Headed to jury
Deliberations set to begin in trial of police killing suspect Andrew Romero
LOS LUNAS — It’s been nearly a year and a half since the shooting and two weeks since the trial started, and today Andrew Romero’s future will be in a jury’s hands.
Romero’s defense team presented its entire case to a jury on Thursday, bringing a close to the trial, which started Sept. 8 in Valencia County before 13th Judicial District Judge George Eichwald. Closing arguments will be made this morning, and then the jury will begin deliberations.
Romero is charged with firstdegree murder and lesser offenses in the death of Rio Rancho police officer Gregg Benner, who was shot and killed during a traffic stop near Southern and Pinetree on May 25, 2015.
Benner was shot in the back of both shoulders and back of the leg, according to testimony from the Office of the Medical Investigator. One bullet pierced his lungs, heart and kidneys.
Prosecutors said that Romero, a passenger in a Dodge Durango, fatally shot Benner and then fled. Romero was arrested about five hours later in the South Valley.
Romero’s attorneys on Thursday called a DNA expert who criticized the state’s handling of DNA evidence and raised questions about DNA found on the gun and Dodge Durango used in the shooting. The defense team also called witnesses who described statements that Tabitha Littles, Romero’s former girlfriend, made shortly after the shooting that contradicted what she said during trial.
There was a mixture of DNA from at least three people on the steering wheel of the Durango and DNA from
at least two people on the handgun used to kill Benner, said Michael Spence, a forensic scientist hired by the defense team.
The primary DNA sample on both items was a match to Romero, Spence said, and the other people were never identified. He said that if police had taken samples from additional people, they could have determined who else has touched the gun and the steering wheel.
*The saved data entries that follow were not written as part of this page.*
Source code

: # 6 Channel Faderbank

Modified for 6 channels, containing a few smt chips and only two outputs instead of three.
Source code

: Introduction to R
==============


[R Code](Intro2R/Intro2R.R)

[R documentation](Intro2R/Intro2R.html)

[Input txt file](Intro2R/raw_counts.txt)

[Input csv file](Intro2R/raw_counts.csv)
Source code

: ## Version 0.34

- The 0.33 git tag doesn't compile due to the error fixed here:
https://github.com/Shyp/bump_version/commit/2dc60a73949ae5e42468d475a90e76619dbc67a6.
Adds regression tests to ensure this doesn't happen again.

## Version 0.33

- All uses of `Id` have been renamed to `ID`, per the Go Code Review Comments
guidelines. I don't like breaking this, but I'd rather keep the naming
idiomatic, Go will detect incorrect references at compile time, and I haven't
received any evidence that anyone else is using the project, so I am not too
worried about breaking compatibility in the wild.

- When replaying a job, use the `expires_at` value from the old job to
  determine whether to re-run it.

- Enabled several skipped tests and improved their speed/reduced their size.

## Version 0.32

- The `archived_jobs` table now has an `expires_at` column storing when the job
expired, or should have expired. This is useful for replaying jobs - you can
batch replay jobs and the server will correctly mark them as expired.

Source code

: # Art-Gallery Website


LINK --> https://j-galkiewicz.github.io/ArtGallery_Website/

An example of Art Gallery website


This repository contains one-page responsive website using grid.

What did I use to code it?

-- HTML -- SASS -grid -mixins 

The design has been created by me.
Spence also challenged the procedures the Department of Public Safety used in analyzing DNA evidence on the handgun.
He said the lab put a sample of Romero’s DNA on the same tray that contained samples taken from the firearm. That created the possibility that the evidence samples could have been contaminated by Romero’s DNA sample.
“It’s an enormous, unnecessary risk,” Spence said.
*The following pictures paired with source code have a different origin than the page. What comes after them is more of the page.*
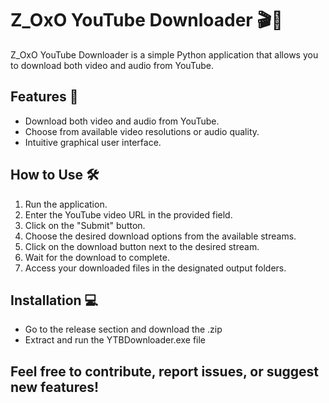 # Z_OxO YouTube Downloader 🎬🎵

Z_OxO YouTube Downloader is a simple Python application that allows you to download both video and audio from YouTube.

## Features 🚀

- Download both video and audio from YouTube.
- Choose from available video resolutions or audio quality.
- Intuitive graphical user interface.

## How to Use 🛠️

1. Run the application.
2. Enter the YouTube video URL in the provided field.
3. Click on the "Submit" button.
4. Choose the desired download options from the available streams.
5. Click on the download button next to the desired stream.
6. Wait for the download to complete.
7. Access your downloaded files in the designated output folders.

## Installation 💻

- Go to the release section and download the .zip
- Extract and run the YTBDownloader.exe file

## Feel free to contribute, report issues, or suggest new features!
The defense on Thursday also called two Rio Rancho firefighters who spoke with Littles after Benner was shot. She originally said she told the firefighters that she had been carjacked by a woman and a man who later shot Benner when he pulled Littles’ vehicle over.
Littles said earlier in the trial that she lied immediately after the shooting and that she was actually driving Romero to rob a fast-food restaurant when she was stopped and Romero opened fire on Benner.
“There were a lot of holes in her story,” Rio Rancho firefighter Elliott Guinn said. “The details were very inconsistent.”